When multiplication and addition do behave (in some predetermined context), it is frequently because there exist sufficiently well-behaved analogues of the logarithm and exponential functions.  In the case at hand (asking how a certain linear operator respects multiplication of functions), it has been enough to know that the logarithm satisfies a characteristic functional equation and has a well-understood derivative.

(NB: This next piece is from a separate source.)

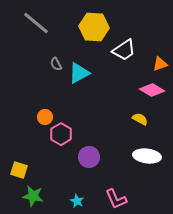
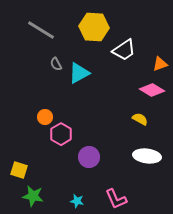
gray line: moved 5 px right, 7 px down; rotated 8 degrees counterclockwise
cyan star: rotated 16 degrees counterclockwise
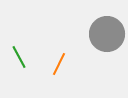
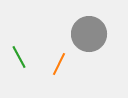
gray circle: moved 18 px left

In the case of formal group laws over a ring of positive characteristic, for example, the non-existence of logarithms/exponentials is central to the field’s depth.  In certain cases, these formal group laws give rise to actual group laws, e.g. on the completion of the base ring with respect to the $\mathfrak{m}$-adic topology.  In particular, $p$-adic convergence of the logarithm affords us — in a small but tangible way — a better understanding of the group structure on an elliptic curve.

— EXERCISES —

Exercise: The product rule trivializes if we assume some multivariable calculus.  Let $z=f(x)$ and $w = g(x)$, and define $P(z,w)=zw$.  Calculate

$\displaystyle\frac{d}{dx} P(z,w)$

using the multivariate chain rule.

Exercise: Given a matrix Lie group $G \subset GL_n(\mathbb{C})$, let $\mathfrak{g} \subset M_n(\mathbb{C})$ denote the set of matrices $X$ such that $\mathrm{exp}(X) \subset G$, where $\mathrm{exp}$ denotes the matrix exponential.  Then $\mathfrak{g}$ is a Lie algebra, known as the Lie algebra associated to $G$.  Find the Lie algebras associated to $GL_n(\mathbb{C})$ and $SL_n(\mathbb{C})$.

Exercise: If $R$ is a field of characteristic zero, prove that the additive and multiplicative formal group laws are isomorphic over $R$.